* Task to complete
Exactly how many lines below mention "index"? Answer with that number alone.

* Provided data
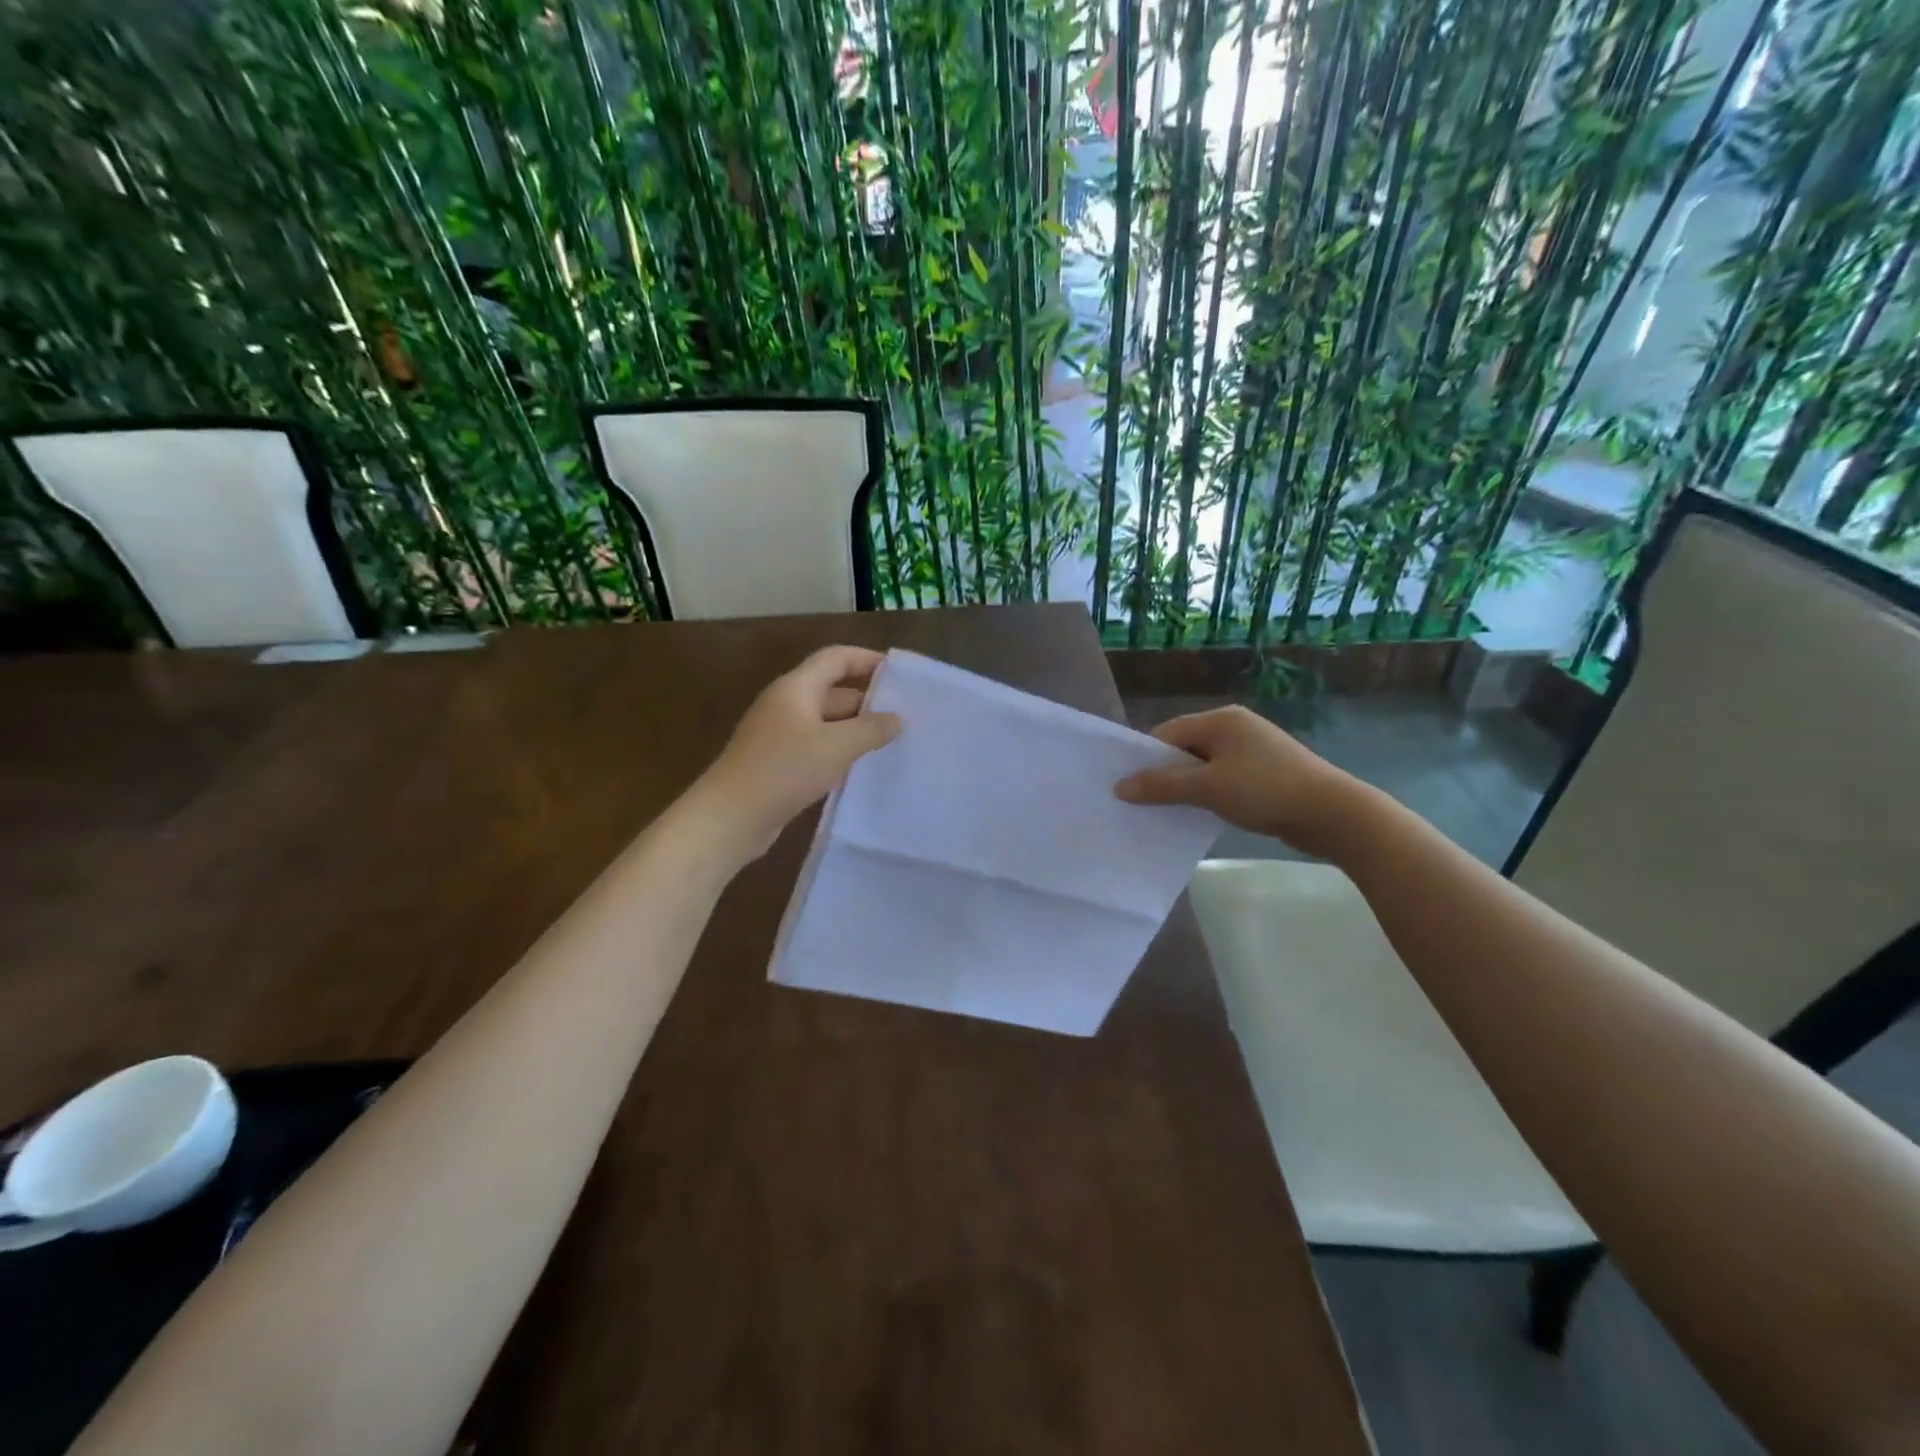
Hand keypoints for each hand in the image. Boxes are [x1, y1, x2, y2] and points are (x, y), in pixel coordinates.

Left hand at [695, 645, 901, 860]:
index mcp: (796, 688)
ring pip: (826, 721)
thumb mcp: (836, 747)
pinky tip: (861, 766)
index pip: (836, 659)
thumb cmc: (784, 770)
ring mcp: (779, 734)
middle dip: (867, 699)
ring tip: (891, 741)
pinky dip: (839, 750)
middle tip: (905, 714)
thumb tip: (896, 719)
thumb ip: (870, 730)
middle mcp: (786, 704)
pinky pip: (816, 745)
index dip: (867, 659)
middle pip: (832, 690)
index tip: (898, 672)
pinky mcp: (777, 761)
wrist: (730, 817)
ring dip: (855, 728)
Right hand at [1114, 706, 1372, 859]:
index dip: (1147, 759)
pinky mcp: (1266, 772)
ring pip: (1205, 766)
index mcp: (1221, 719)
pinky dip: (1210, 794)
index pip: (1168, 734)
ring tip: (1170, 812)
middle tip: (1145, 803)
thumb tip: (1119, 787)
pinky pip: (1224, 779)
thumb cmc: (1264, 790)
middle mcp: (1236, 727)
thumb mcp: (1206, 788)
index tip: (1130, 787)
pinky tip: (1203, 814)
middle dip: (1166, 774)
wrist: (1331, 813)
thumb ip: (1161, 786)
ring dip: (1188, 787)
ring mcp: (1253, 750)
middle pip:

* Solved problem
8